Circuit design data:
=== Begin Enclosure ===
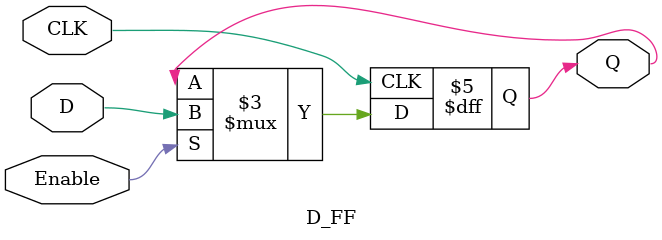
<source format=v>
`timescale 1ns / 1ps


module D_FF(Q, D, CLK, Enable);

	output reg Q;
	input D, CLK, Enable;

	initial begin 
		Q = 1'b0; 
	end

	always @(posedge CLK) begin
		if(Enable)
			Q <= D;
	end	
	
endmodule

</source>
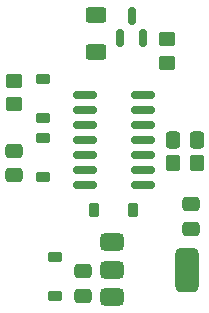
<source format=gbr>
%TF.GenerationSoftware,KiCad,Pcbnew,8.0.0*%
%TF.CreationDate,2024-05-26T00:16:25+03:00*%
%TF.ProjectId,pulsejen,70756c73-656a-4656-9e2e-6b696361645f,rev?*%
%TF.SameCoordinates,Original*%
%TF.FileFunction,Paste,Top*%
%TF.FilePolarity,Positive*%
%FSLAX46Y46*%
G04 Gerber Fmt 4.6, Leading zero omitted, Abs format (unit mm)*
G04 Created by KiCad (PCBNEW 8.0.0) date 2024-05-26 00:16:25*
%MOMM*%
%LPD*%
G01*
G04 APERTURE LIST*
G04 Aperture macros list*
%AMRoundRect*
0 Rectangle with rounded corners*
0 $1 Rounding radius*
0 $2 $3 $4 $5 $6 $7 $8 $9 X,Y pos of 4 corners*
0 Add a 4 corners polygon primitive as box body*
4,1,4,$2,$3,$4,$5,$6,$7,$8,$9,$2,$3,0*
0 Add four circle primitives for the rounded corners*
1,1,$1+$1,$2,$3*
1,1,$1+$1,$4,$5*
1,1,$1+$1,$6,$7*
1,1,$1+$1,$8,$9*
0 Add four rect primitives between the rounded corners*
20,1,$1+$1,$2,$3,$4,$5,0*
20,1,$1+$1,$4,$5,$6,$7,0*
20,1,$1+$1,$6,$7,$8,$9,0*
20,1,$1+$1,$8,$9,$2,$3,0*%
G04 Aperture macros list end*
%ADD10RoundRect,0.250000X0.625000X-0.400000X0.625000X0.400000X-0.625000X0.400000X-0.625000X-0.400000X0*%
%ADD11RoundRect,0.225000X0.375000X-0.225000X0.375000X0.225000X-0.375000X0.225000X-0.375000X-0.225000X0*%
%ADD12RoundRect,0.375000X-0.625000X-0.375000X0.625000X-0.375000X0.625000X0.375000X-0.625000X0.375000X0*%
%ADD13RoundRect,0.500000X-0.500000X-1.400000X0.500000X-1.400000X0.500000X1.400000X-0.500000X1.400000X0*%
%ADD14RoundRect,0.250000X0.475000X-0.337500X0.475000X0.337500X-0.475000X0.337500X-0.475000X-0.337500X0*%
%ADD15RoundRect,0.225000X0.225000X0.375000X-0.225000X0.375000X-0.225000X-0.375000X0.225000X-0.375000X0*%
%ADD16RoundRect,0.225000X-0.375000X0.225000X-0.375000X-0.225000X0.375000X-0.225000X0.375000X0.225000X0*%
%ADD17RoundRect,0.250000X0.450000X-0.350000X0.450000X0.350000X-0.450000X0.350000X-0.450000X-0.350000X0*%
%ADD18RoundRect,0.250000X-0.350000X-0.450000X0.350000X-0.450000X0.350000X0.450000X-0.350000X0.450000X0*%
%ADD19RoundRect,0.250000X-0.450000X0.350000X-0.450000X-0.350000X0.450000X-0.350000X0.450000X0.350000X0*%
%ADD20RoundRect,0.250000X-0.337500X-0.475000X0.337500X-0.475000X0.337500X0.475000X-0.337500X0.475000X0*%
%ADD21RoundRect,0.150000X-0.825000X-0.150000X0.825000X-0.150000X0.825000X0.150000X-0.825000X0.150000X0*%
%ADD22RoundRect,0.150000X0.150000X-0.587500X0.150000X0.587500X-0.150000X0.587500X-0.150000X-0.587500X0*%
G04 APERTURE END LIST*
D10*
%TO.C,R4*%
X138500000Y-84450000D03*
X138500000Y-87550000D03*
%TD*%
D11*
%TO.C,D5*%
X135000000Y-108250000D03*
X135000000Y-104950000D03*
%TD*%
D12*
%TO.C,U4*%
X139850000Y-108300000D03*
D13*
X146150000Y-106000000D03*
D12*
X139850000Y-106000000D03*
X139850000Y-103700000D03*
%TD*%
D14*
%TO.C,C4*%
X146500000Y-102537500D03*
X146500000Y-100462500D03*
%TD*%
D15*
%TO.C,D3*%
X141605000Y-101000000D03*
X138305000Y-101000000D03*
%TD*%
D16*
%TO.C,D2*%
X134000000Y-89850000D03*
X134000000Y-93150000D03*
%TD*%
%TO.C,D1*%
X133977500Y-94850000D03*
X133977500Y-98150000D03*
%TD*%
D17*
%TO.C,R3*%
X144500000Y-88500000D03*
X144500000Y-86500000D03*
%TD*%
D18*
%TO.C,R2*%
X145000000Y-97000000D03*
X147000000Y-97000000D03*
%TD*%
D19*
%TO.C,R1*%
X131500000Y-90000000D03*
X131500000Y-92000000D03*
%TD*%
D14*
%TO.C,C3*%
X137400000Y-108237500D03*
X137400000Y-106162500D03*
%TD*%
D20*
%TO.C,C2*%
X144962500Y-95000000D03*
X147037500Y-95000000D03*
%TD*%
D14*
%TO.C,C1*%
X131500000Y-98037500D03*
X131500000Y-95962500D03*
%TD*%
D21*
%TO.C,U1*%
X142475000Y-91190000D03*
X142475000Y-92460000D03*
X142475000Y-93730000D03*
X142475000Y-95000000D03*
X142475000Y-96270000D03*
X142475000Y-97540000D03*
X142475000Y-98810000D03*
X137525000Y-98810000D03*
X137525000Y-97540000D03*
X137525000Y-96270000D03*
X137525000Y-95000000D03*
X137525000Y-93730000D03*
X137525000Y-92460000D03*
X137525000Y-91190000D03*
%TD*%
D22*
%TO.C,Q1*%
X140550000Y-86437500D03*
X142450000Y-86437500D03*
X141500000Y-84562500D03*
%TD*%
M02*

</source>
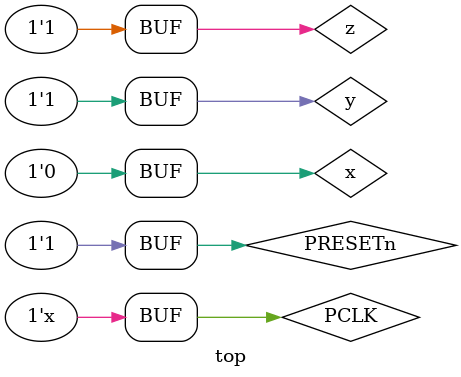
<source format=v>
`timescale 1ns/1ps

module top();
    wire x=0;
    wire y=1;
    wire z;
    assign z = x+y;
    wire 		RX;
	wire 		TX;
	reg 		PCLK = 0;
	wire 		PRESETn = 1;
	wire [31:0]	PADDR;
	wire 		PWRITE;
	wire 		PSEL;
	wire 		PENABLE;
	wire [31:0]	PWDATA;
	wire [31:0]	PRDATA;
	wire 		PREADY;
	wire 		irq;
     // monitor inside signals
    wire tx_done = dut.instance_to_wrap.tx_done;
    wire rx_done = dut.instance_to_wrap.rx_done;
    EF_UART_APB dut(.rx(RX), .tx(TX), .PCLK(PCLK), .PRESETn(PRESETn), .PADDR(PADDR), .PWRITE(PWRITE), .PSEL(PSEL), .PENABLE(PENABLE), .PWDATA(PWDATA), .PRDATA(PRDATA), .PREADY(PREADY), .IRQ(irq));
    initial begin
        $dumpfile ({"waves.vcd"});
        $dumpvars(0, top);
    end
    always #10 PCLK = !PCLK; // clk generator

   
	
endmodule
</source>
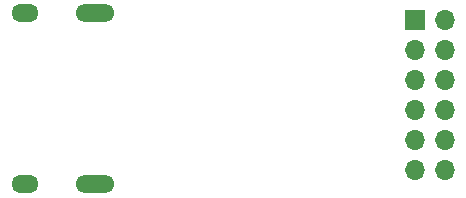
<source format=gbr>
%TF.GenerationSoftware,KiCad,Pcbnew,7.0.10*%
%TF.CreationDate,2024-01-20T12:44:41+00:00*%
%TF.ProjectId,arty_hdmi_pmod,61727479-5f68-4646-9d69-5f706d6f642e,rev?*%
%TF.SameCoordinates,Original*%
%TF.FileFunction,Soldermask,Bot*%
%TF.FilePolarity,Negative*%
%FSLAX46Y46*%
G04 Gerber Fmt 4.6, Leading zero omitted, Abs format (unit mm)*
G04 Created by KiCad (PCBNEW 7.0.10) date 2024-01-20 12:44:41*
%MOMM*%
%LPD*%
G01*
G04 APERTURE LIST*
%ADD10O,3.300000X1.500000*%
%ADD11O,2.300000X1.500000*%
%ADD12R,1.700000X1.700000*%
%ADD13O,1.700000X1.700000*%
G04 APERTURE END LIST*
D10*
%TO.C,J1*%
X87240000Y-62990000D03*
X87240000Y-48490000D03*
D11*
X81280000Y-62990000D03*
X81280000Y-48490000D03*
%TD*%
D12*
%TO.C,J2*%
X114300000Y-49040000D03*
D13*
X116840000Y-49040000D03*
X114300000Y-51580000D03*
X116840000Y-51580000D03*
X114300000Y-54120000D03*
X116840000Y-54120000D03*
X114300000Y-56660000D03*
X116840000Y-56660000D03*
X114300000Y-59200000D03*
X116840000Y-59200000D03*
X114300000Y-61740000D03*
X116840000Y-61740000D03*
%TD*%
M02*

</source>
=== End Enclosure ===
Copy the lines of the entries above that mention "omitted".

- **OUTPUT OF THE EXERCISE**:
G04 Gerber Fmt 4.6, Leading zero omitted, Abs format (unit mm)*
G04 Gerber Fmt 4.6, Leading zero omitted, Abs format (unit mm)*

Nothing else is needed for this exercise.